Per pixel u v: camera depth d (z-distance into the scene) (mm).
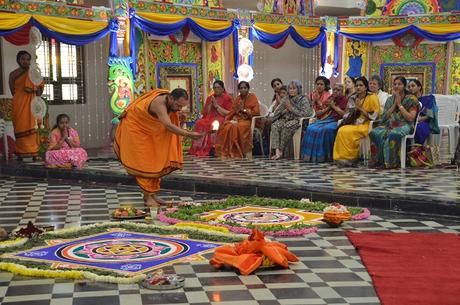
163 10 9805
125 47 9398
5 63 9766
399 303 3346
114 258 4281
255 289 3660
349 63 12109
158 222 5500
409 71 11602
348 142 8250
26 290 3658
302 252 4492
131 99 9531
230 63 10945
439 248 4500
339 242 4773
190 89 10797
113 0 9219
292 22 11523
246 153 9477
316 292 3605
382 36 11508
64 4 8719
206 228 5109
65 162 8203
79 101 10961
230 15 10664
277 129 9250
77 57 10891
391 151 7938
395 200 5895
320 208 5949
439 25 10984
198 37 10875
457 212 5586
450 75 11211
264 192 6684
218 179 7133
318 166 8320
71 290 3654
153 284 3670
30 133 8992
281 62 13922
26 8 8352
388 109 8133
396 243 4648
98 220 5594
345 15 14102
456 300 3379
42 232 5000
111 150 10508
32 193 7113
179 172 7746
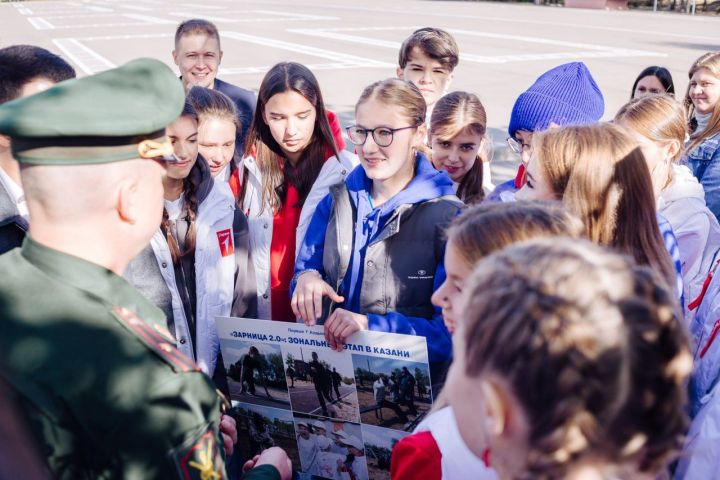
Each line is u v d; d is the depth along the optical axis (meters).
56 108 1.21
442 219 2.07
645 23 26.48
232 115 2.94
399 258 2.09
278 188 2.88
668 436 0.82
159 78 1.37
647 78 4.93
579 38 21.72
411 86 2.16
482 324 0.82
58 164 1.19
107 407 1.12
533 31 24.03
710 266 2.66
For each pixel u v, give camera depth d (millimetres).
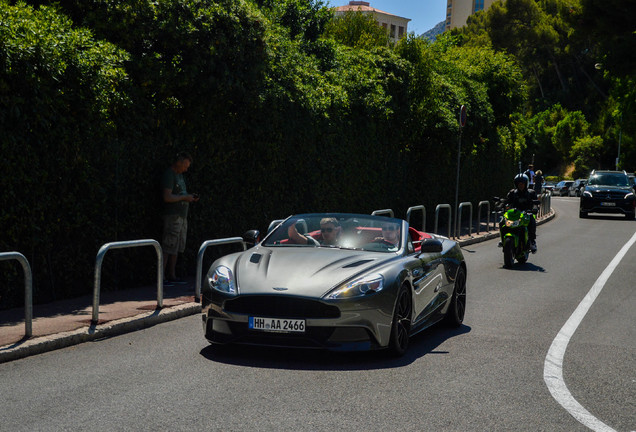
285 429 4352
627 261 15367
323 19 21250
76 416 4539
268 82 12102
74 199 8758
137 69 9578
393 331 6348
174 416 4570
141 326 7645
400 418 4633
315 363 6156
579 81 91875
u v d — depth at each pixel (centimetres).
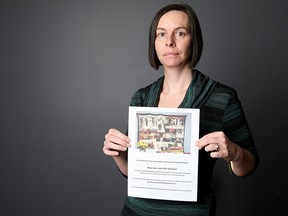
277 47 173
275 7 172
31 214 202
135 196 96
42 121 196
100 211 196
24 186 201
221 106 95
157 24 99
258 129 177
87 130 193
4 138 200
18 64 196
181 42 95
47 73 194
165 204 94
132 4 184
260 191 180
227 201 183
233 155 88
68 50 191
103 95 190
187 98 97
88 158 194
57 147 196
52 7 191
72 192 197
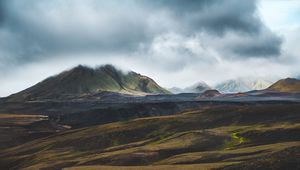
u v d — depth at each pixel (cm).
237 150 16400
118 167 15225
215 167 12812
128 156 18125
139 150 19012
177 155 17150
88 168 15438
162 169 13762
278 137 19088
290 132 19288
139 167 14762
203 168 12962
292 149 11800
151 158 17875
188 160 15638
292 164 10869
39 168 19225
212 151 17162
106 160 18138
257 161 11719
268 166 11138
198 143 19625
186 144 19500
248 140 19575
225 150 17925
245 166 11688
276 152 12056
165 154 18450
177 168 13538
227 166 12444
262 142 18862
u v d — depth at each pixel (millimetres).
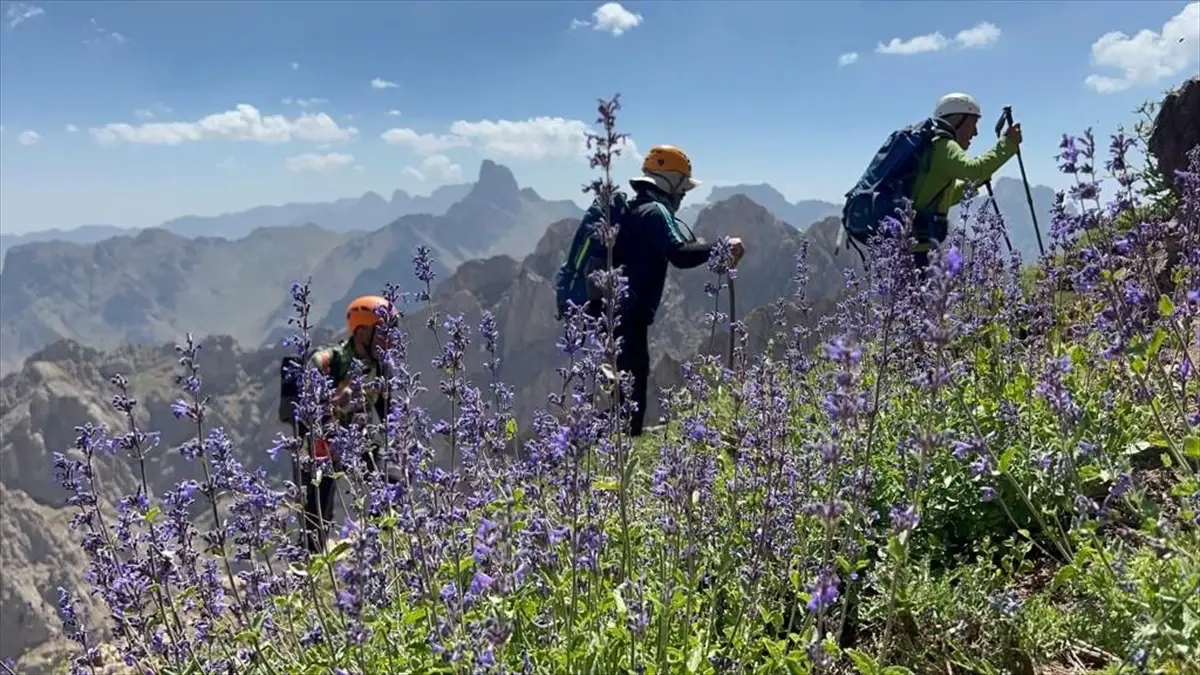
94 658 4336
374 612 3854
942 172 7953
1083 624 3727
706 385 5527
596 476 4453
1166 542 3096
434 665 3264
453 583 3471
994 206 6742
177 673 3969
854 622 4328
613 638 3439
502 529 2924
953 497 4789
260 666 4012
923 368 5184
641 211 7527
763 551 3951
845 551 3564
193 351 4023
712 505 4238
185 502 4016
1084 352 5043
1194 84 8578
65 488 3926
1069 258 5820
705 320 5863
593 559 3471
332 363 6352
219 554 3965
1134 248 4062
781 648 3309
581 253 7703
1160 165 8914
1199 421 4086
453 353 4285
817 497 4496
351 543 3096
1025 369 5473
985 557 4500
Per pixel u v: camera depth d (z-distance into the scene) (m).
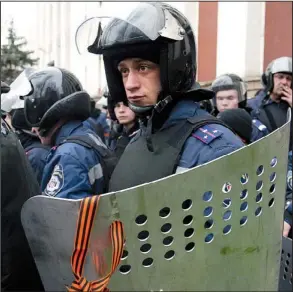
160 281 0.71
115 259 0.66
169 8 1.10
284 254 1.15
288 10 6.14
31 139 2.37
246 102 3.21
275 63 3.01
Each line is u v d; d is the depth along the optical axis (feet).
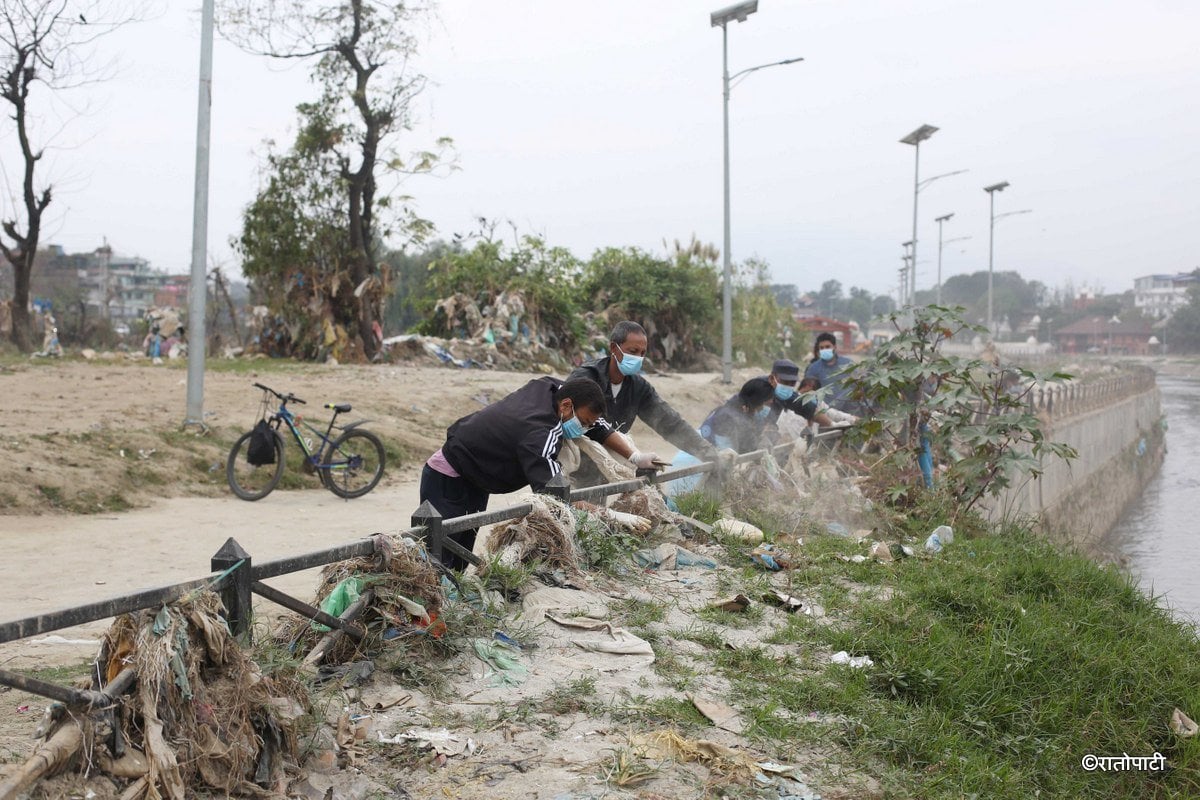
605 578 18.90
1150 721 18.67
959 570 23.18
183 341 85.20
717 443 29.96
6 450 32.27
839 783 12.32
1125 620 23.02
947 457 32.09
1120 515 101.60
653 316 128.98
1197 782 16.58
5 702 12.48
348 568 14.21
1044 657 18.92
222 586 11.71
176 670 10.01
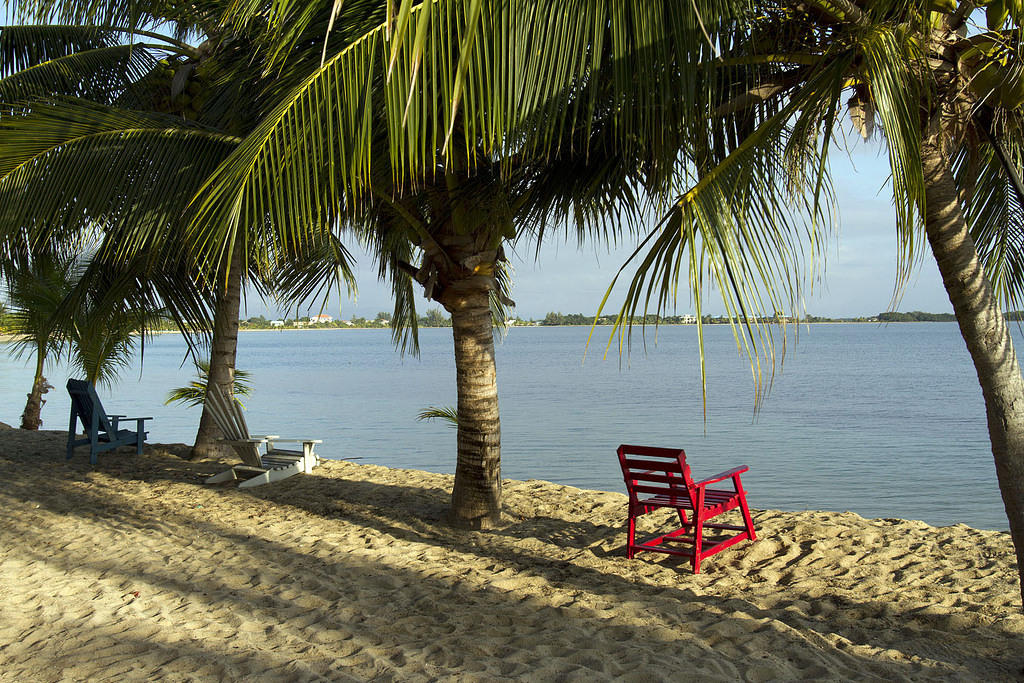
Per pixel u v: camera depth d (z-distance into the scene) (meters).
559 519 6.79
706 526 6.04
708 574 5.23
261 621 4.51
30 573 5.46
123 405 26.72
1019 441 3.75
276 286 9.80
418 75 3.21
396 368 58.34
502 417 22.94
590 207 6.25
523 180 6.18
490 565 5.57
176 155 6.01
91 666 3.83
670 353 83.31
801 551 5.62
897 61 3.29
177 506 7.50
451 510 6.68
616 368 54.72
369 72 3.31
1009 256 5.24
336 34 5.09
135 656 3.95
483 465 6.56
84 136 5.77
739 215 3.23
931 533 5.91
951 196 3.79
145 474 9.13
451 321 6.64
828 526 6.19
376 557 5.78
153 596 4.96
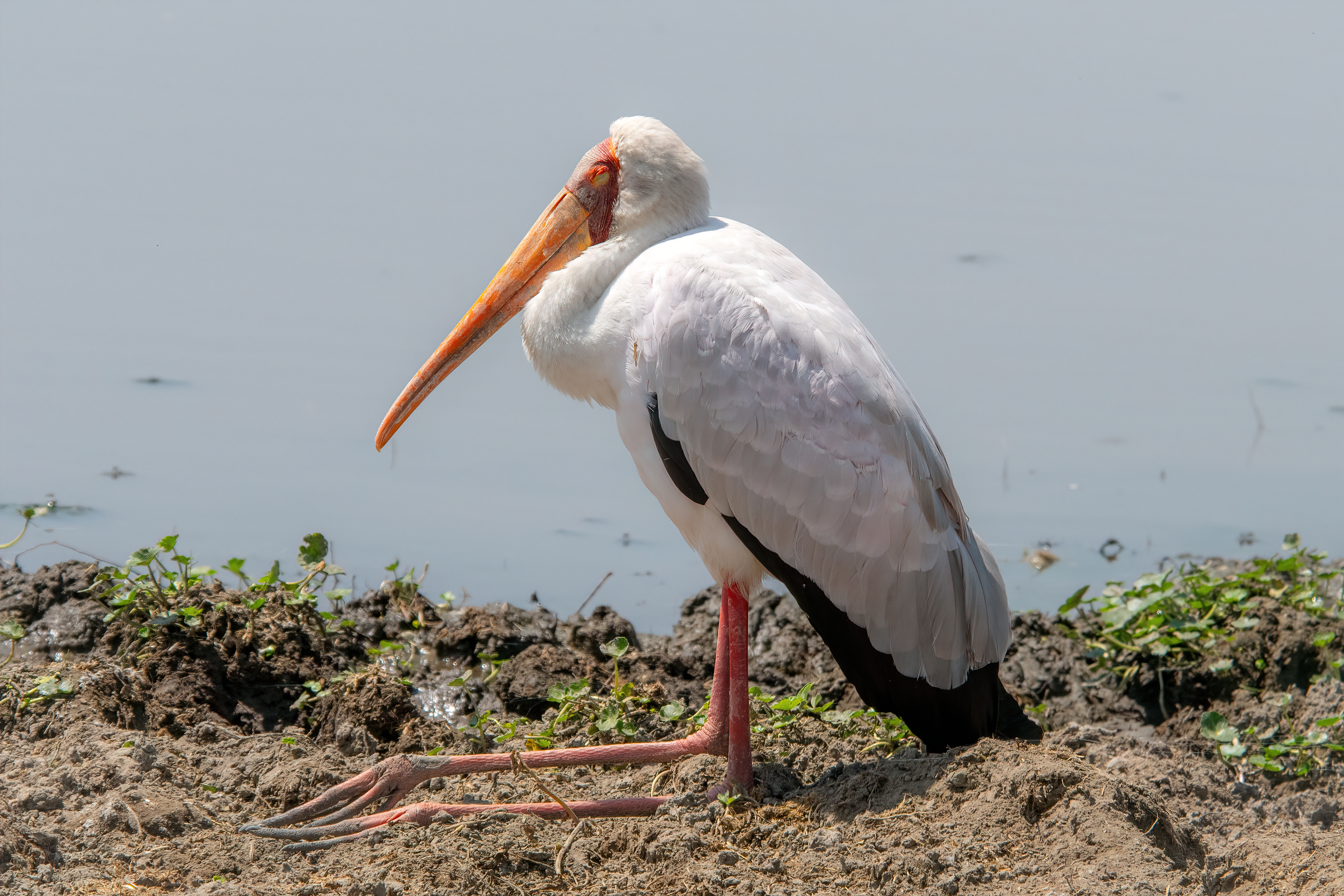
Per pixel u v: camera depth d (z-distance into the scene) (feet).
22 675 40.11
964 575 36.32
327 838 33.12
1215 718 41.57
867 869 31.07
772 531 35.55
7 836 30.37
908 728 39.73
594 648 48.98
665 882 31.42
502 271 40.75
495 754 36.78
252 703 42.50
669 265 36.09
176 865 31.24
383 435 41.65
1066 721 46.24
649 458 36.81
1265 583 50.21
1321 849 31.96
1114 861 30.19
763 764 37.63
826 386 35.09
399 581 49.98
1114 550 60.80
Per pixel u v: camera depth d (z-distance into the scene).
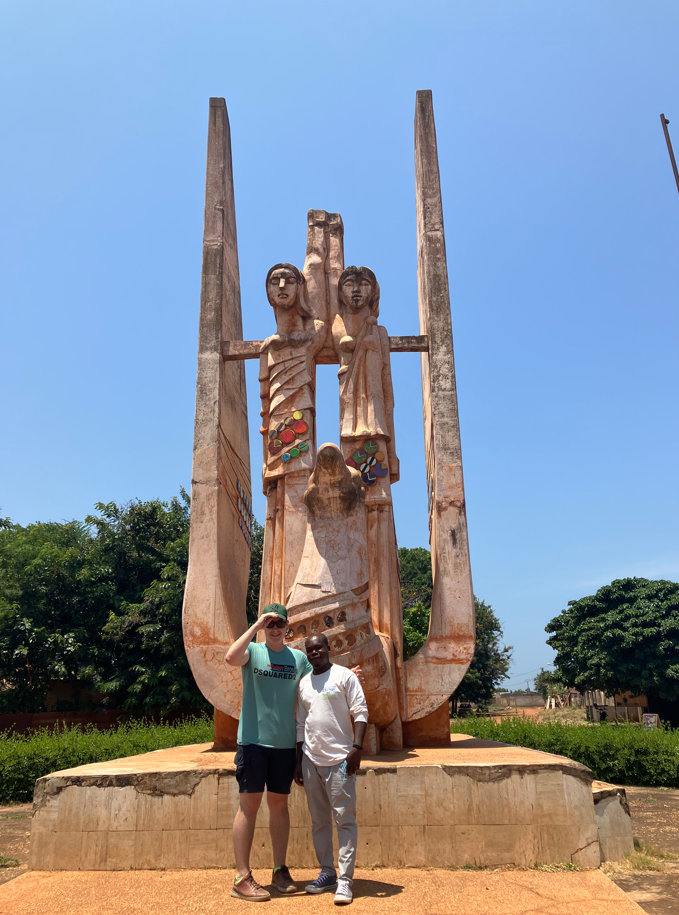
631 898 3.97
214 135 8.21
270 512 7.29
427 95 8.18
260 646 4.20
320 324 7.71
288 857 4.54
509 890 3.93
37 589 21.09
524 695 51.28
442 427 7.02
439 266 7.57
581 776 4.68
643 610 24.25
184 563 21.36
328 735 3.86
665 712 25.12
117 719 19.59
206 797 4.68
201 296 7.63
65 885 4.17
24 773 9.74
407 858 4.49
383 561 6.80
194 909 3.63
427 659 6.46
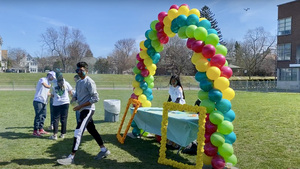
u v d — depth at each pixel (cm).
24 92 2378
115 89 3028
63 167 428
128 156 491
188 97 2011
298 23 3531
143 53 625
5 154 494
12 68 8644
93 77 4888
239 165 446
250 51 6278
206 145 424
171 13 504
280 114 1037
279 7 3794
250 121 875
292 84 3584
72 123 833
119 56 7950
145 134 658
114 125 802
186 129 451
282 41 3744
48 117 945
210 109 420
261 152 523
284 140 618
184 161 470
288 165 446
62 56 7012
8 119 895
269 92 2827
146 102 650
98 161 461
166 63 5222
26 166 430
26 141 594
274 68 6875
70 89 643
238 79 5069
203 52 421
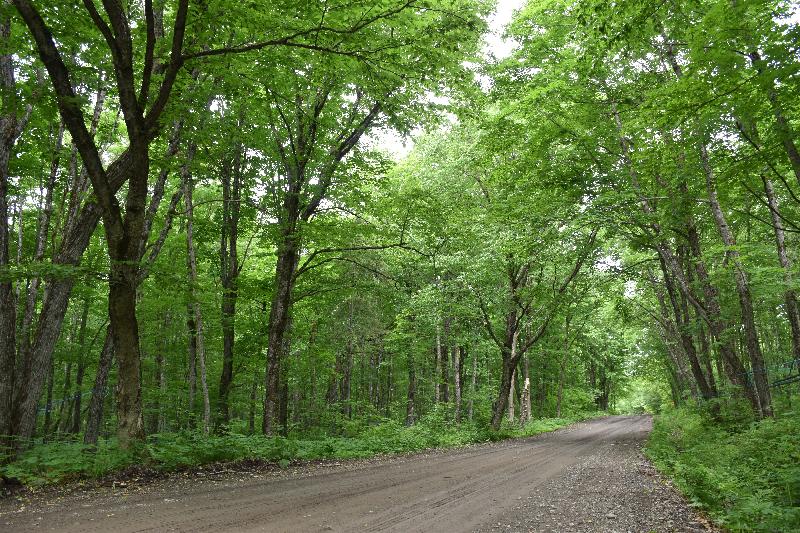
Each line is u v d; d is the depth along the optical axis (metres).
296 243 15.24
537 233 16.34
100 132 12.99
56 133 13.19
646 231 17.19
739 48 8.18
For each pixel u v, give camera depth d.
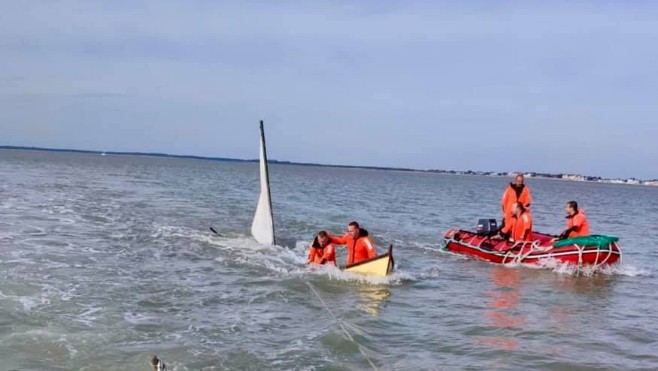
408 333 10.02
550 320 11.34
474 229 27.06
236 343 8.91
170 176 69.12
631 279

EXERCISE AIM: Among the records above, repeat exactly the line with "185 502 4016", the line with "the scene) (m).", and every line in between, and only those.

EXERCISE OUTPUT:
185 502 4016
1084 352 5043
1194 84 8578
65 488 3926
1069 258 5820
705 320 5863
593 559 3471
332 363 6352
219 554 3965
1134 248 4062
781 648 3309
581 253 7703
1160 165 8914
1199 421 4086
453 353 4285
817 497 4496
351 543 3096
1025 369 5473
985 557 4500
Per pixel u v: camera depth d (z-distance into the scene) (m).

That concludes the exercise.